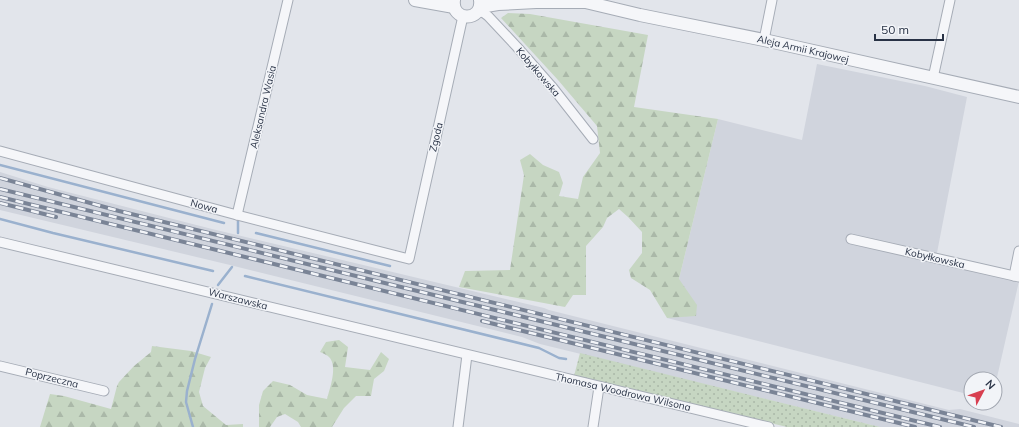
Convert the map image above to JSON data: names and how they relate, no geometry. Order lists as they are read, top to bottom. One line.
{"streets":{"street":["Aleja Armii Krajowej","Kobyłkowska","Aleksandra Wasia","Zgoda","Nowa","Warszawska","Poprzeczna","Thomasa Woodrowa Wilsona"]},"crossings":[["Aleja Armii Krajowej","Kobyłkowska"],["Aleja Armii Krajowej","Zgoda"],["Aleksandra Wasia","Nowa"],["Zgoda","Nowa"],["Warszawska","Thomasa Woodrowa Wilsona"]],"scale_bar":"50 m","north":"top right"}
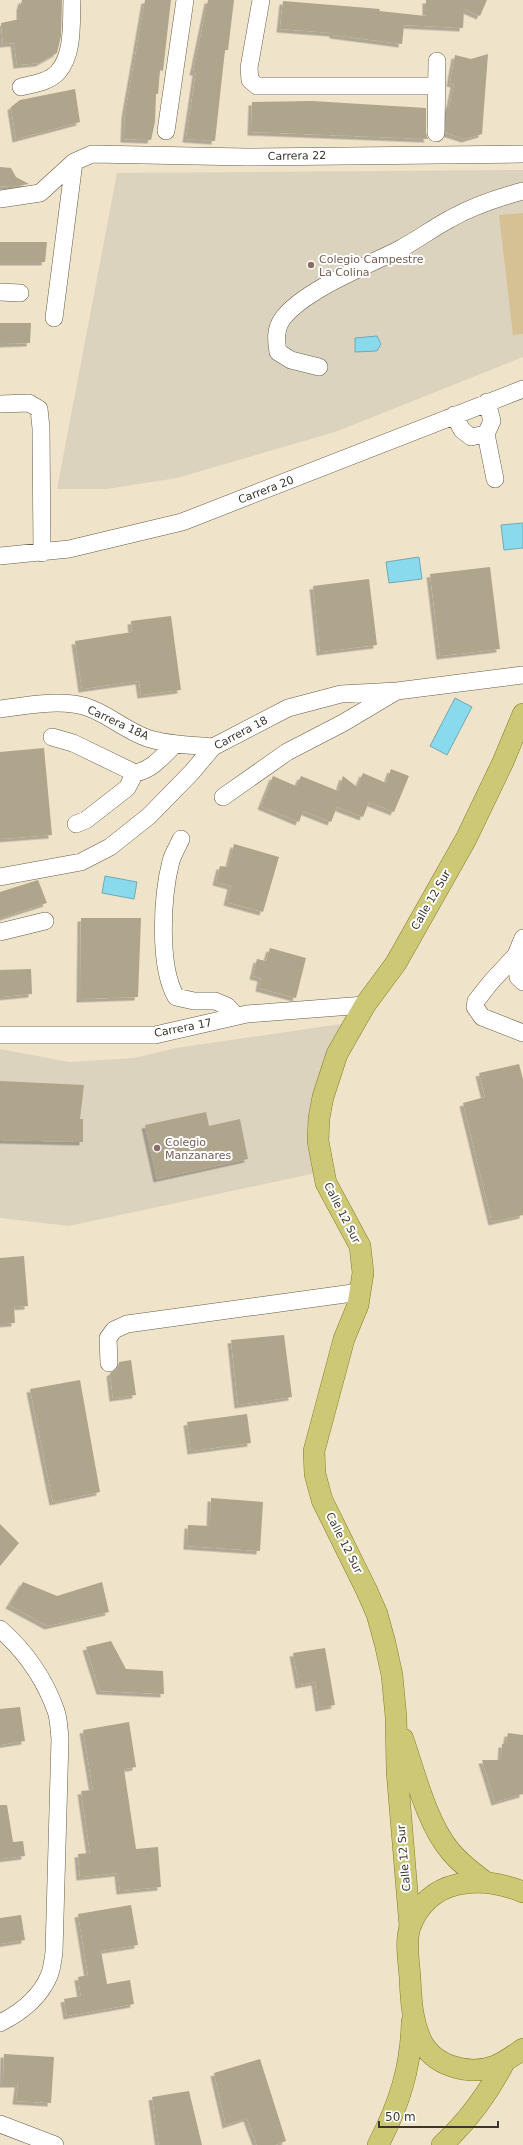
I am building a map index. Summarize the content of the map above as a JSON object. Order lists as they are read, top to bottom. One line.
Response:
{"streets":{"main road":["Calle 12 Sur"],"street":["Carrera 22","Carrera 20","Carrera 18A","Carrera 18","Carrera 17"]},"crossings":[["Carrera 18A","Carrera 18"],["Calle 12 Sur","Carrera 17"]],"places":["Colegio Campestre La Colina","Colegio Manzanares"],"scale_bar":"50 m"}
---
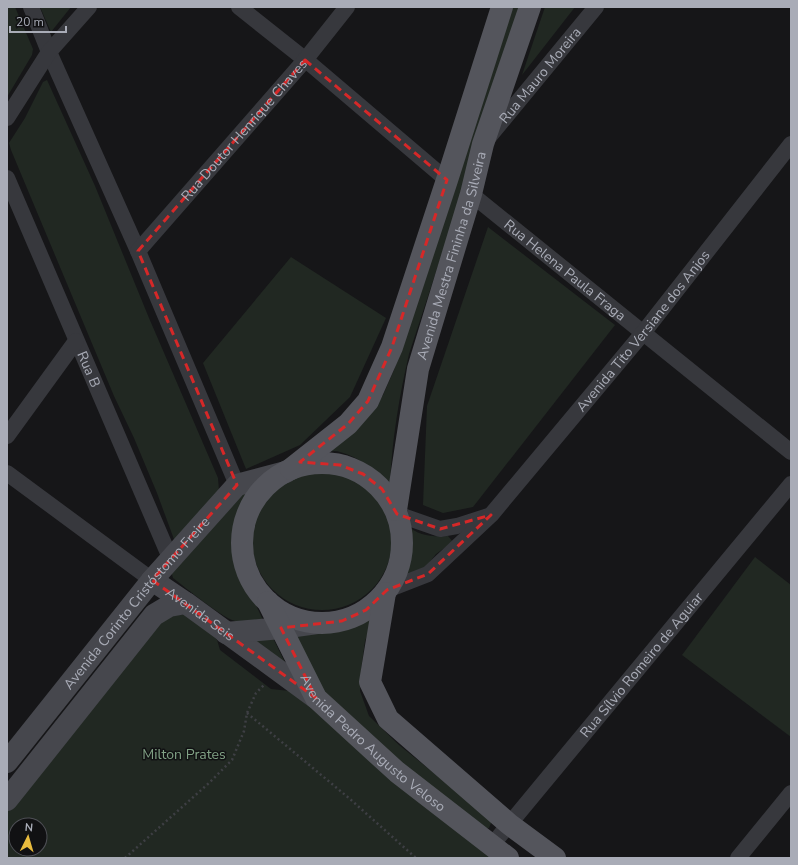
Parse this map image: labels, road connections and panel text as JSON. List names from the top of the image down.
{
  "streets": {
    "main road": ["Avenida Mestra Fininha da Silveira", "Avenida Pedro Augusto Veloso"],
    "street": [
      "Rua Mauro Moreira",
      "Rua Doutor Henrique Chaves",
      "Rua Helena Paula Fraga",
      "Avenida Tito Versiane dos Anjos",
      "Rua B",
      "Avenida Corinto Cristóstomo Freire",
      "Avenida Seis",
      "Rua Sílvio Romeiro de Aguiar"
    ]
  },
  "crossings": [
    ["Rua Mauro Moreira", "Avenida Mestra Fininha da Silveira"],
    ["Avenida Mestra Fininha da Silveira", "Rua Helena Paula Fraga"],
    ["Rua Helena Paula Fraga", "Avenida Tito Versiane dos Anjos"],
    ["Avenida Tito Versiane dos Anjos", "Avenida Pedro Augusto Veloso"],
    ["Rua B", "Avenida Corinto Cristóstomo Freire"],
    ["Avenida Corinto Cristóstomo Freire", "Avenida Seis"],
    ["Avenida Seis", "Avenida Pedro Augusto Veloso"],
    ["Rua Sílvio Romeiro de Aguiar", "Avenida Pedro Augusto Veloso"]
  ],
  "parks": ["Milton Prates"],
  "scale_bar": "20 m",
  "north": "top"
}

**WHAT TO WORK ON**
Copy only the lines above from the one containing "Convert the map" through the one containing "I am building", both included. Leave out the pictures.

**THE ANSWER**
Convert the map image above to JSON data: names and how they relate, no geometry. Order lists as they are read, top to bottom. One line.
{"streets":{"street":["Aleja Armii Krajowej","Kobyłkowska","Aleksandra Wasia","Zgoda","Nowa","Warszawska","Poprzeczna","Thomasa Woodrowa Wilsona"]},"crossings":[["Aleja Armii Krajowej","Kobyłkowska"],["Aleja Armii Krajowej","Zgoda"],["Aleksandra Wasia","Nowa"],["Zgoda","Nowa"],["Warszawska","Thomasa Woodrowa Wilsona"]],"scale_bar":"50 m","north":"top right"}
I am building a map index. Summarize the content of the map above as a JSON object. Order lists as they are read, top to bottom. One line.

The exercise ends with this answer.